Your assignment
Among the entries below, extract exactly the lines that run from the one with "the printed name card at (x=351, y=235)" through the one with "the printed name card at (x=164, y=235)", both ends included.

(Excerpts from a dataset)
^^^^^^^^

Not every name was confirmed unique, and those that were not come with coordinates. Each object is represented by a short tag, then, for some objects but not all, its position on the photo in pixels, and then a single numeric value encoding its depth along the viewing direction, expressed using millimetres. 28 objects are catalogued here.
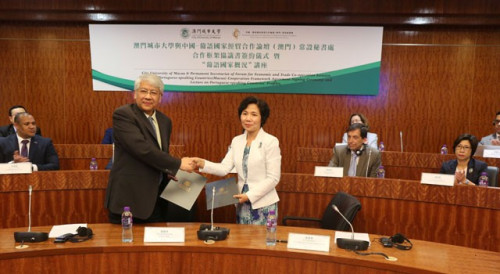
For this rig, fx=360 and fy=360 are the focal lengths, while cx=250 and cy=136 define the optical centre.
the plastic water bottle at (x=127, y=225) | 1650
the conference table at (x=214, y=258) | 1490
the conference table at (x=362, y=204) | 2312
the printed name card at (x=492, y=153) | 3329
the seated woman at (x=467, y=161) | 2877
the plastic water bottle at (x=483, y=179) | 2760
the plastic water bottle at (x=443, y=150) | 4348
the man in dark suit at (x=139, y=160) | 1786
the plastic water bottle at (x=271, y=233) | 1640
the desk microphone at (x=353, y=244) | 1581
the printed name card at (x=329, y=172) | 2594
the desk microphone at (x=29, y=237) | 1588
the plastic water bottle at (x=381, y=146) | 4494
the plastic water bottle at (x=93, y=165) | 3530
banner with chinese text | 4527
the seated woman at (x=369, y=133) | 3998
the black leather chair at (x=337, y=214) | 2025
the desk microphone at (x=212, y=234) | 1672
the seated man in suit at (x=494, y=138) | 3900
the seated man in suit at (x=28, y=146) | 3195
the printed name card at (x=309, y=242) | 1586
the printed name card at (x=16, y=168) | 2389
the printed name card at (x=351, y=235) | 1711
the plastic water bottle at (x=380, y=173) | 3175
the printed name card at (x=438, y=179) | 2338
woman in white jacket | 2031
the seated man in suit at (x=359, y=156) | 2887
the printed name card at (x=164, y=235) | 1643
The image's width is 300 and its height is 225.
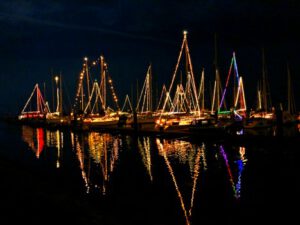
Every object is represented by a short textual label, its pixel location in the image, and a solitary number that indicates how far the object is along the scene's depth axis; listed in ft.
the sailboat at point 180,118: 108.51
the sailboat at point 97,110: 154.46
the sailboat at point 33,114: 271.18
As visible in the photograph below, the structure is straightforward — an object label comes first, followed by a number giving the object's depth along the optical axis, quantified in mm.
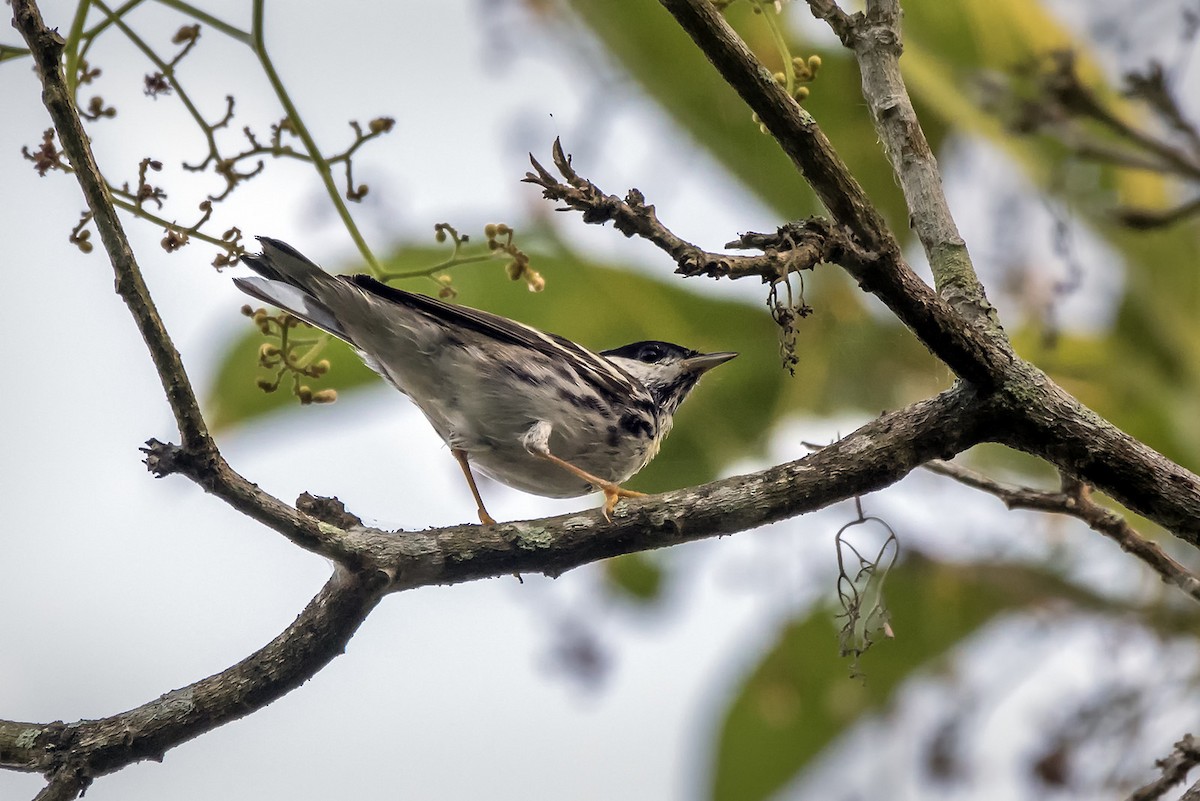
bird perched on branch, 7937
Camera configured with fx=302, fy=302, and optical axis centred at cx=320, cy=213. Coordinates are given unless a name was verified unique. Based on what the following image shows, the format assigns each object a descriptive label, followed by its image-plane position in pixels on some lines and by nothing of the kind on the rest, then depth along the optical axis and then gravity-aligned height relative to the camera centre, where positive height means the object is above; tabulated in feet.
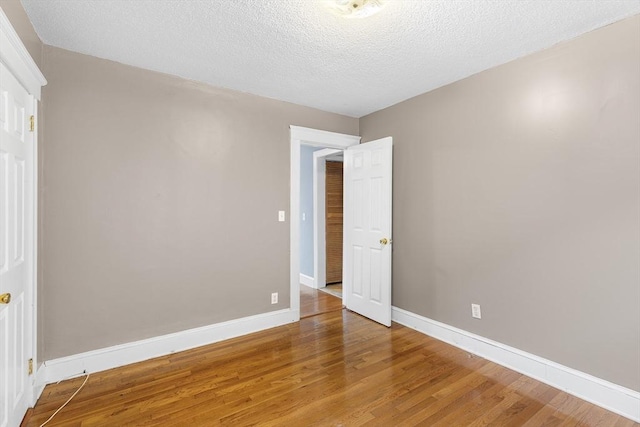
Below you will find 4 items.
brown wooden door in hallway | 16.26 -0.34
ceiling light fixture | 5.49 +3.80
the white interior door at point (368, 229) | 10.71 -0.65
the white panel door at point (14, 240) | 5.01 -0.52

^^^^^^^^

Result of this exercise
the printed name card at (x=351, y=235) | 1711
the plastic water bottle at (x=380, y=173) | 3175
the printed name card at (x=438, y=179) | 2338
woman in white jacket | 2031
the seated man in suit at (x=359, y=156) | 2887
the printed name card at (x=164, y=235) | 1643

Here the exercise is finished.